**Data for this task:**
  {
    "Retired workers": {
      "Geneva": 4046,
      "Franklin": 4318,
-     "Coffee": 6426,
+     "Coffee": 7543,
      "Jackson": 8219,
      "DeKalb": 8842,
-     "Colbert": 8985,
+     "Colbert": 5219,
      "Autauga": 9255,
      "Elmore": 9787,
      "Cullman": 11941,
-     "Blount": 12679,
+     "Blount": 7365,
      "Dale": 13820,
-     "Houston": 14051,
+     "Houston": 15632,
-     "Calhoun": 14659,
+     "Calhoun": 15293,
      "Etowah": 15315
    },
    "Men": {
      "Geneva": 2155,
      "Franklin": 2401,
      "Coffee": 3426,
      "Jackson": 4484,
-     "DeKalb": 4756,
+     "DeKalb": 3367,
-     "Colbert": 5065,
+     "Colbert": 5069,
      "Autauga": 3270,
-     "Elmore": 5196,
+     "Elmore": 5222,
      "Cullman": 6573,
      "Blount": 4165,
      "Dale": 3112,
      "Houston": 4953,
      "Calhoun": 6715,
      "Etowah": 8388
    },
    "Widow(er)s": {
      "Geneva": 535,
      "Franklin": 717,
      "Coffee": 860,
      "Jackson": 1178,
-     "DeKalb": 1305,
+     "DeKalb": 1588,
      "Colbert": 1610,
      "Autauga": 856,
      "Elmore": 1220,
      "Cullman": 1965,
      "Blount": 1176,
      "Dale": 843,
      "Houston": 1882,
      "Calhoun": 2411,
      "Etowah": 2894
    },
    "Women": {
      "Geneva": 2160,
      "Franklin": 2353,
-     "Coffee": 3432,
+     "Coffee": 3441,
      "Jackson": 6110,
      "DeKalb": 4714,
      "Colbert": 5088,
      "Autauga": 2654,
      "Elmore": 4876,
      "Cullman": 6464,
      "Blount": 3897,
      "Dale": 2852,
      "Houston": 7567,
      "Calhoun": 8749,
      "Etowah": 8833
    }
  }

--

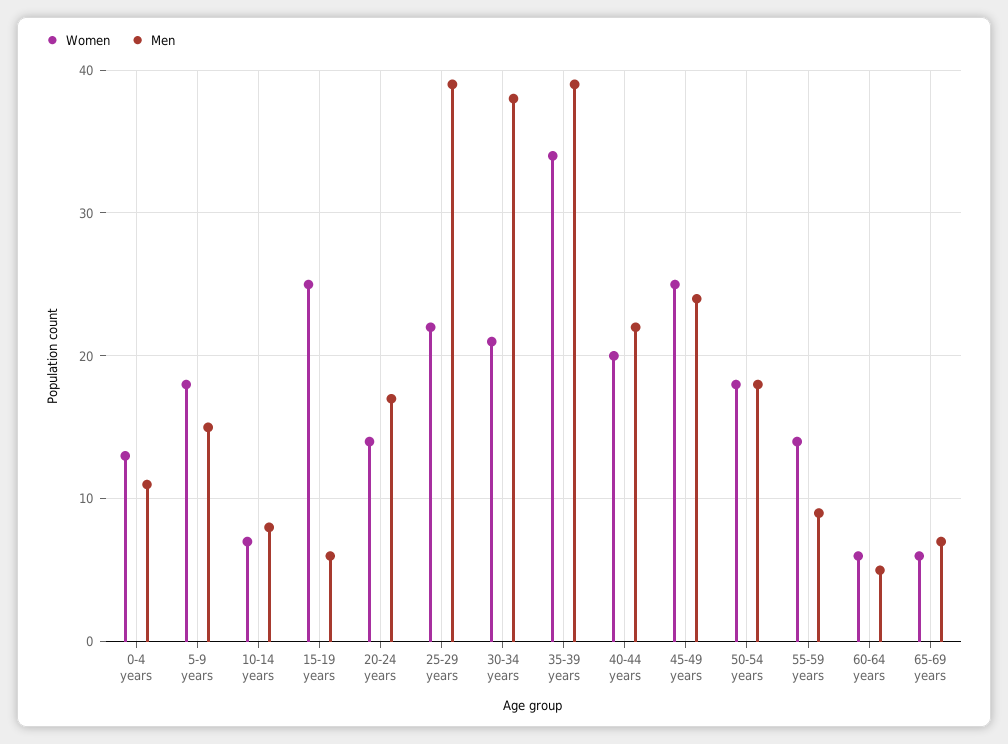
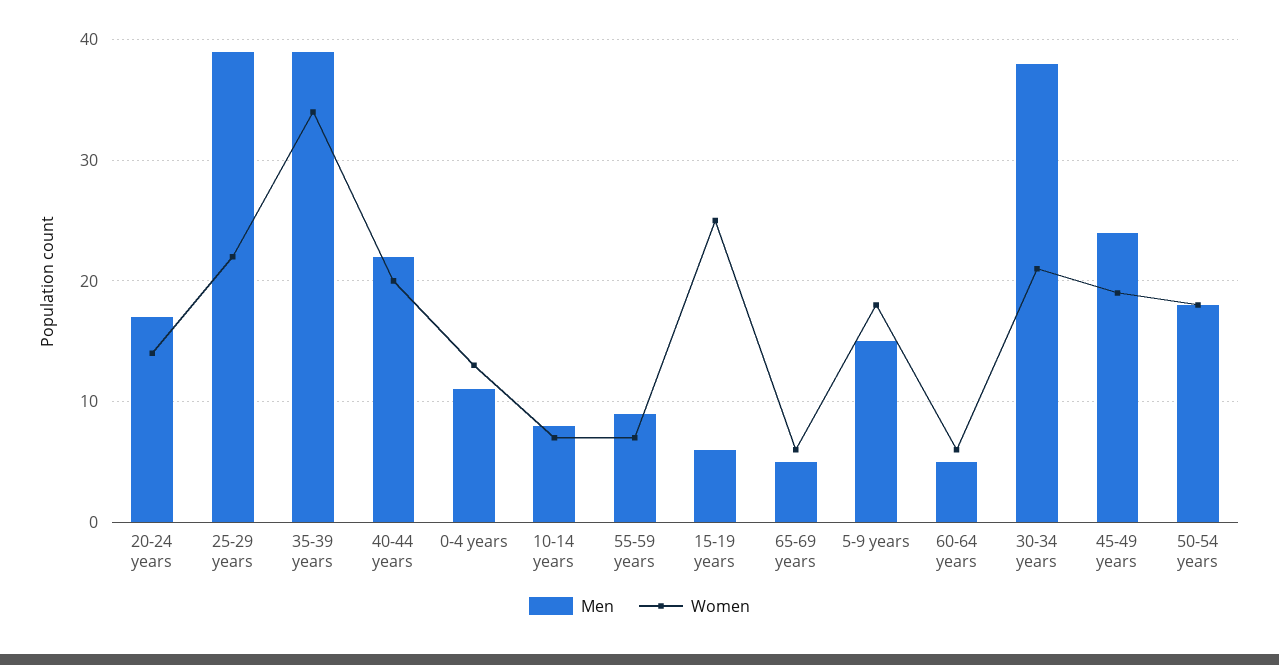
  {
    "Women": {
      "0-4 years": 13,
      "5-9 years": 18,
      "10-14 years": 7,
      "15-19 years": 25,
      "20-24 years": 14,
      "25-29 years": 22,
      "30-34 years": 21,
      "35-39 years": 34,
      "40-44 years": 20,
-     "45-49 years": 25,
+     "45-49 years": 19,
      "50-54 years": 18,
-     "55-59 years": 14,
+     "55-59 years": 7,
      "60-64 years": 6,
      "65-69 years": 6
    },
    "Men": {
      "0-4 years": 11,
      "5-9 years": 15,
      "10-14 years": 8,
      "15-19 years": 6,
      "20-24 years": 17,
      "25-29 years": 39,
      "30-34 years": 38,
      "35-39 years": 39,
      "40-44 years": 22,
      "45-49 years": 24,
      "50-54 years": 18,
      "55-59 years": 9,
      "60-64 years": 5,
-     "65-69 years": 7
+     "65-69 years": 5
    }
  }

==

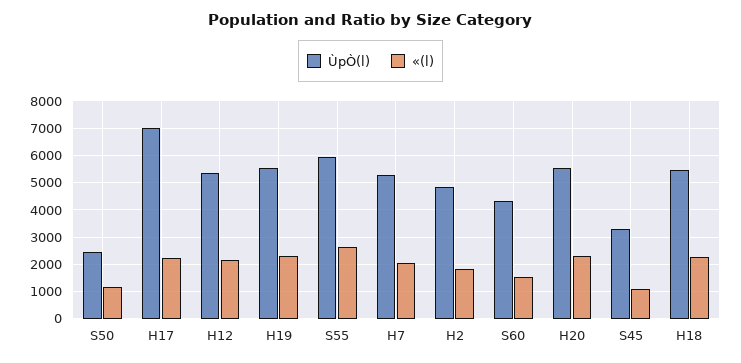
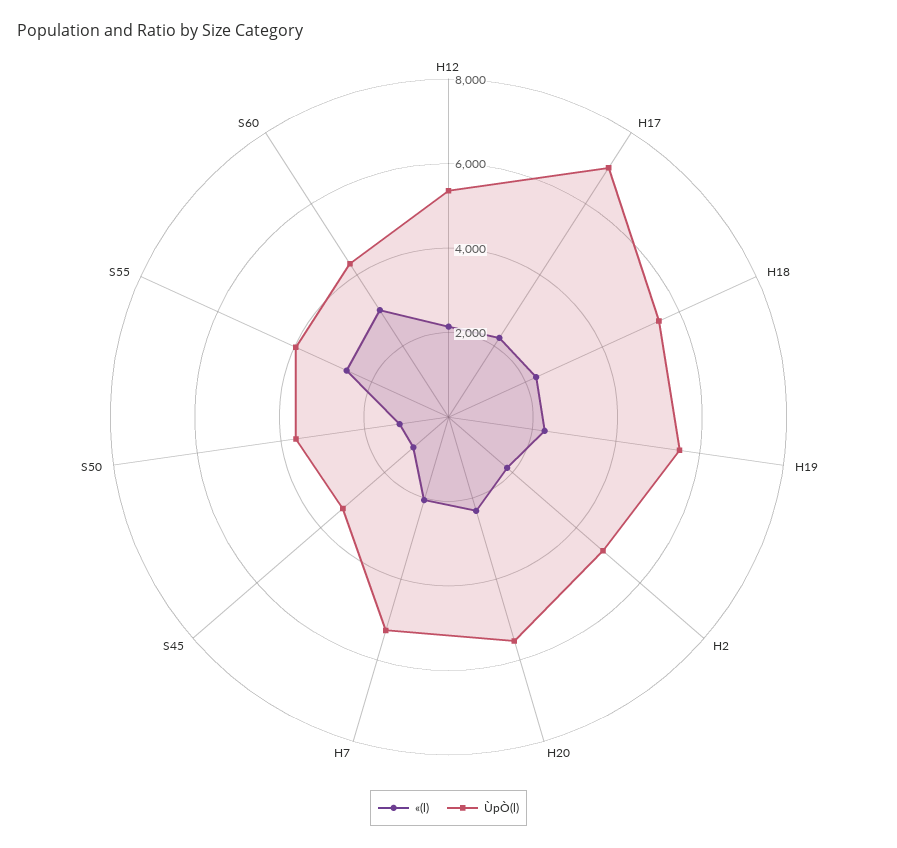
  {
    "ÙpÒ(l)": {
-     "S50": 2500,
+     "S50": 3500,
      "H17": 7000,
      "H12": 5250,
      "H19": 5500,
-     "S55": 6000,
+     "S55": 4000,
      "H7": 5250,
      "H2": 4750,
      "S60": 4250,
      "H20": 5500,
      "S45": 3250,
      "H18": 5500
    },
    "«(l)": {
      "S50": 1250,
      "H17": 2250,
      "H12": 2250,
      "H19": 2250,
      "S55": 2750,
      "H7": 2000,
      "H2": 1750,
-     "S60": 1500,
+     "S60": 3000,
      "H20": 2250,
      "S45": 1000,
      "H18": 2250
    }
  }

**Your assignment:**
Sift through the entries and copy every line with "Coffee".

**Solution to this task:**
-     "Coffee": 6426,
+     "Coffee": 7543,
      "Coffee": 3426,
      "Coffee": 860,
-     "Coffee": 3432,
+     "Coffee": 3441,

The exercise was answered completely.